A key innovation of our framework lies in the design of a grid-based layout prediction mechanism. Instead of asking the LLM to generate precise 3D coordinates, which often leads to hallucinations, we constrain the placement of parts to a discrete 3D grid. We then convert the predicted grid layout into accurate object geometry using a custom mapping script. This design enables reliable structure generation while retaining the controllability and flexibility of language-based input.

We sincerely appreciate the reviewer’s positive feedback and are thrilled that the response has addressed the concerns raised. We are also grateful for the reviewer’s decision to raise the score to 4, acknowledging the contribution of our work.

Regarding the concerns about the PM-X dataset, we would like to provide additional clarifications and updates:

1. Sufficiency of Two Categories for Training

We further train our DIPO with only PM-X and evaluate the performance on the test set of PM-X.

The results demonstrate that it is enough to achieve a favorable performance with only two categories of PM-X for training. Moreover, the performance will increase when we add the PartNet-Mobility (PM) dataset for training, as simple data is beneficial to model convergence.

However, our LEGO-Art is capable of generating simpler structures, as it does not solely rely on complex data but is flexible enough to handle a wide range of articulated objects, including those with simpler configurations.

2. Future Expansion of PM-X Dataset

In line with the reviewer’s suggestion, we acknowledge the potential of expanding the PM-X dataset to serve as an independent benchmark for articulated object generation.
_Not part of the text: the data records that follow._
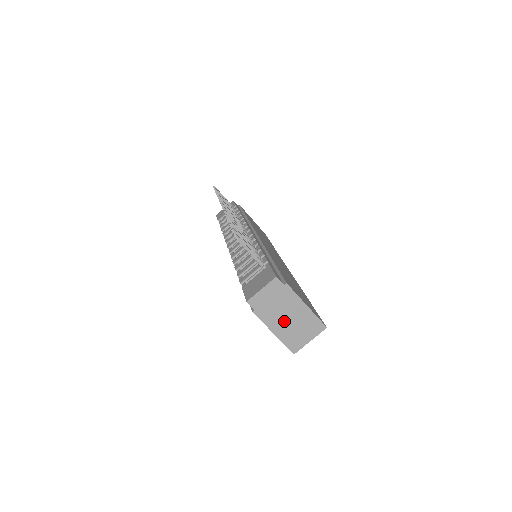
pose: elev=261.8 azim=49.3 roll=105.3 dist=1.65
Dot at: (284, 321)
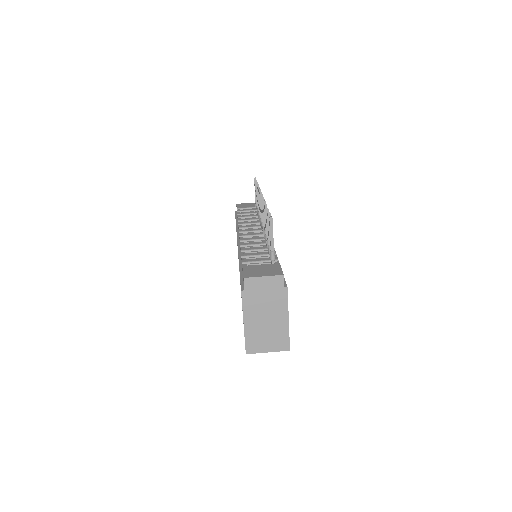
Dot at: (260, 318)
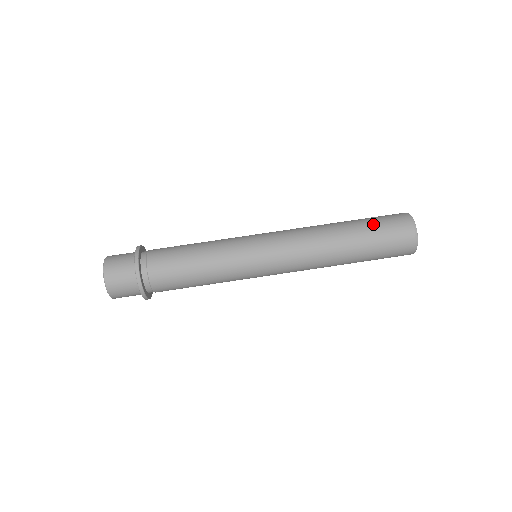
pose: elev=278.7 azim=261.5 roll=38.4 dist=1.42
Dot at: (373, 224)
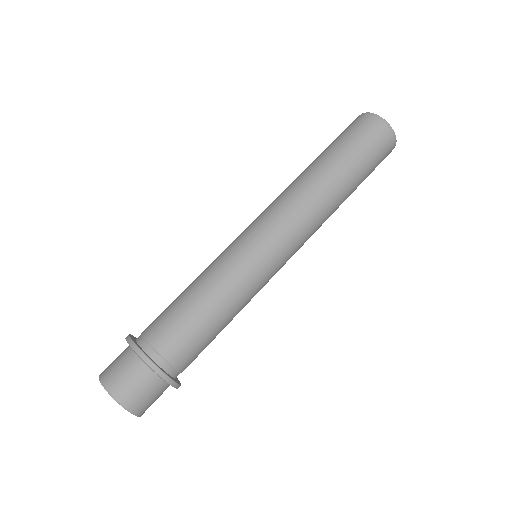
Dot at: (351, 147)
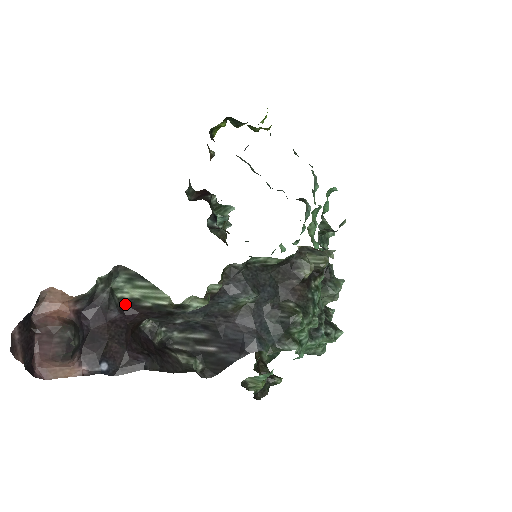
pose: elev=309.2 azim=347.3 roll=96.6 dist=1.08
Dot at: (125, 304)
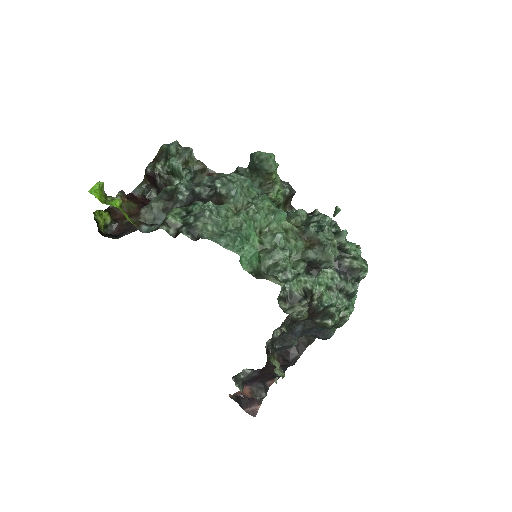
Dot at: (254, 370)
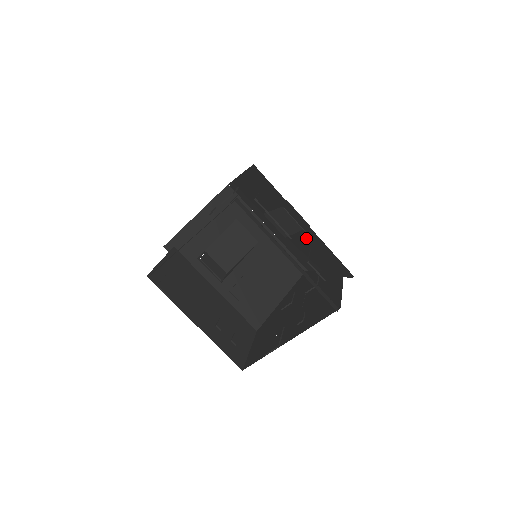
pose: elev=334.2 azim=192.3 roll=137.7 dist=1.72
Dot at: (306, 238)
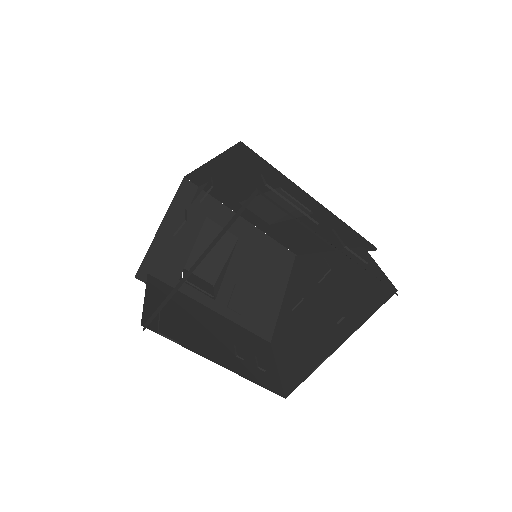
Dot at: (308, 218)
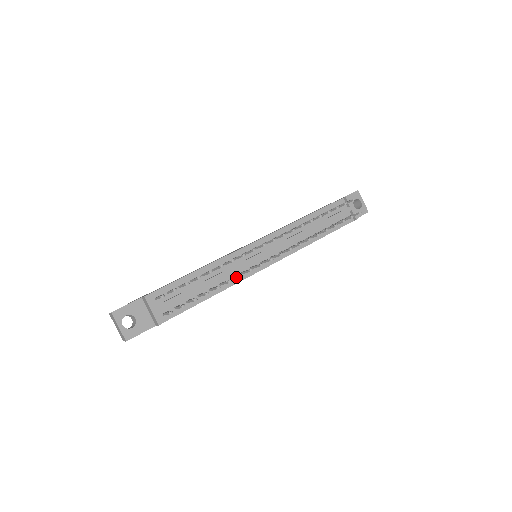
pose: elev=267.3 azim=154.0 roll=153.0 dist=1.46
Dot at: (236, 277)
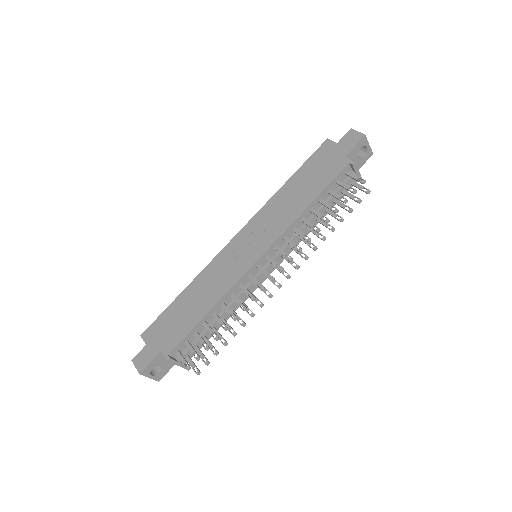
Dot at: occluded
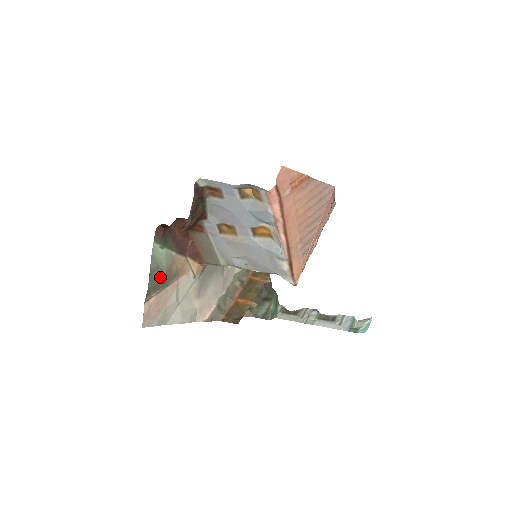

We have already added a test set for evaluation.

In future work, we plan to enhance the PM-X dataset by incorporating a broader range of complexity levels, including both simpler and more intricate articulated structures. Additionally, we aim to increase the dataset's size to achieve better generalization and more comprehensive evaluation. To further improve its quality, we will apply detailed manual curation to select high-quality and diverse examples.

These efforts will transform PM-X into a complete and robust benchmark that can be used by the community to evaluate and compare different approaches to articulated object generation. We believe this expansion will significantly contribute to the advancement of the field.

We are excited that our response has been well-received, and we look forward to implementing the suggested improvements. Thank you once again for the thoughtful feedback and your support of our work.